On the subject of tariffs, the company highlighted that in most of its markets, input materials are largely (upwards of 80%) locally sourced. The main exception is the US into which the group imports from Mexico and The Netherlands. However, given the US accounts for less than 5% of group revenue, the impact of tariffs, if imposed, won’t be material.
Outside of the core beer business, the group is keen to leverage its asset base with other products. This ‘Beyond Beer’ strategy varies between markets and includes spirits, water, and hard seltzers.
The Evergreen strategy continues to generate benefits. The company is only halfway through its productivity improvements in Europe and there is much more to do in the digital space. Productivity savings are expected to be at least €400m in 2025. Rather surprisingly, the company highlighted that macro risk management is now central to the business, in particular outlier events.
For 2025, the company is guiding to operating profit organic growth of between 4% and 8%, with the range a reflection of the current macro-economic, geopolitical uncertainty, and other factors. The lower end (+4%) is more likely if tariffs are imposed and there is continued volatility in Africa with inflation in Nigeria and Ethiopia. For the upper-end (+8%) to be achieved requires good momentum in APAC markets of Vietnam and India needs to continue.
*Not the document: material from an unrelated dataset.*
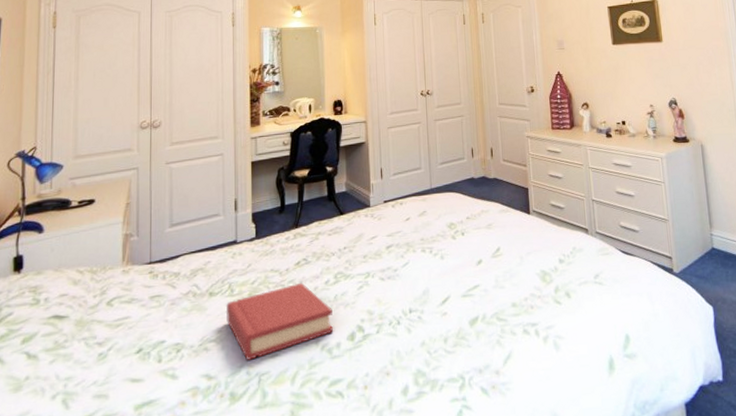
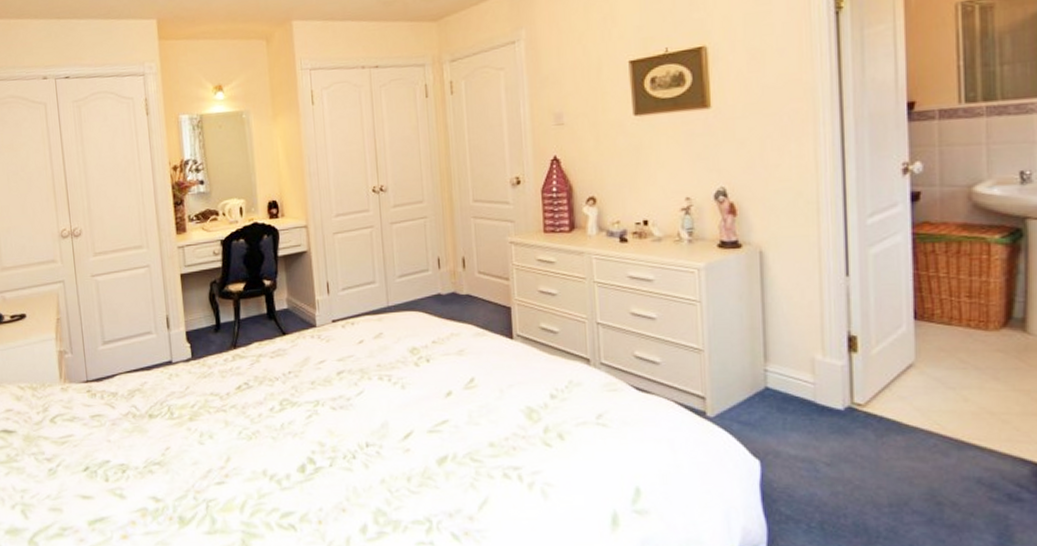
hardback book: present [225,282,333,360] -> none [166,408,281,485]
Heineken has a strong balance sheet. At the end of 2024, financial gearing was 2.2x net debt to EBITDA, versus the long-term target to be below 2.5x. The dividend policy is to pay a ratio of 30% to 40% of full-year net profit, with the 2024 payment up 7.5% to €1.86 (2.5% yield).
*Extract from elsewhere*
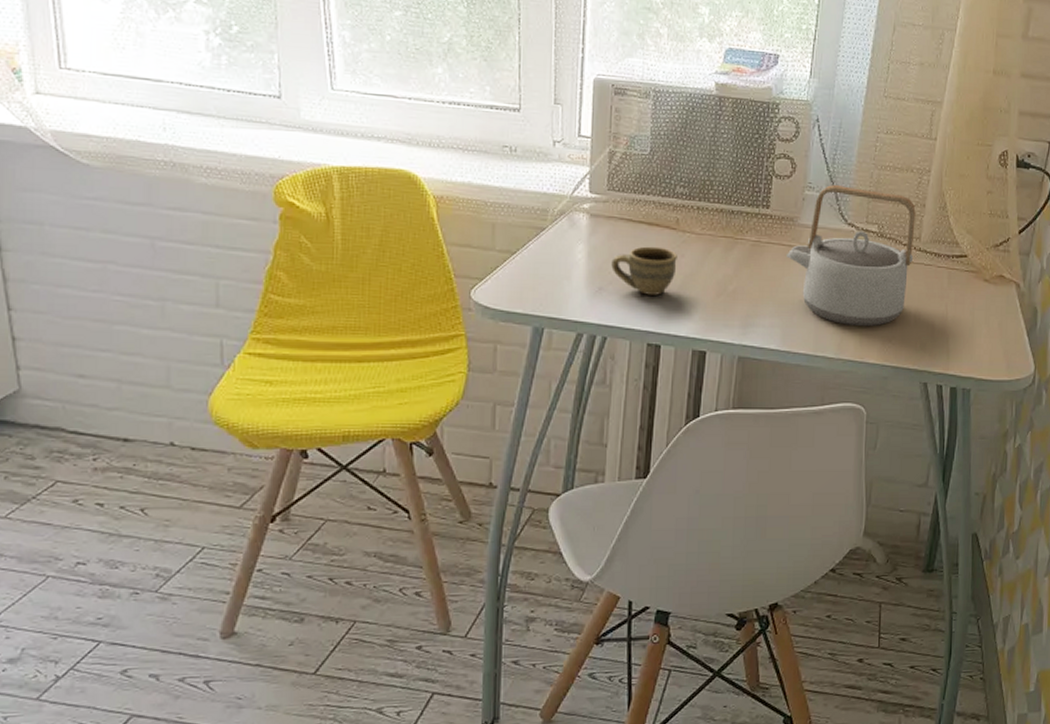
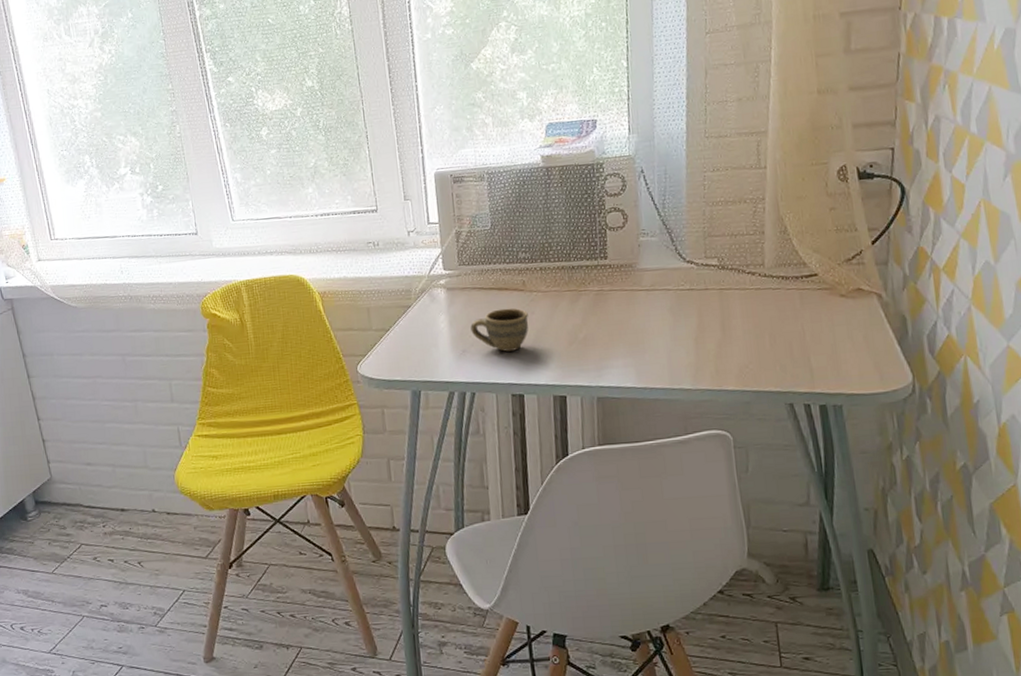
teapot: present [787,185,916,327] -> none [630,226,759,357]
The priority for capital allocation remains organic investment, the dividend, and bolt-on M&A. However, in 2024, the company achieved significant deleveraging, supported by strong free operating cash flow exceeding €3bn. Consequently, the company is well positioned to return additional capital to shareholders and has launched a two-year €1.5bn share buyback programme, a move that will be supportive for the share price.
In the near term, the company faces a tough year-on-year comparison in the current quarter given the late timing of Easter and fewer selling days. The Q1 results on 16 April will provide further detail on current trading.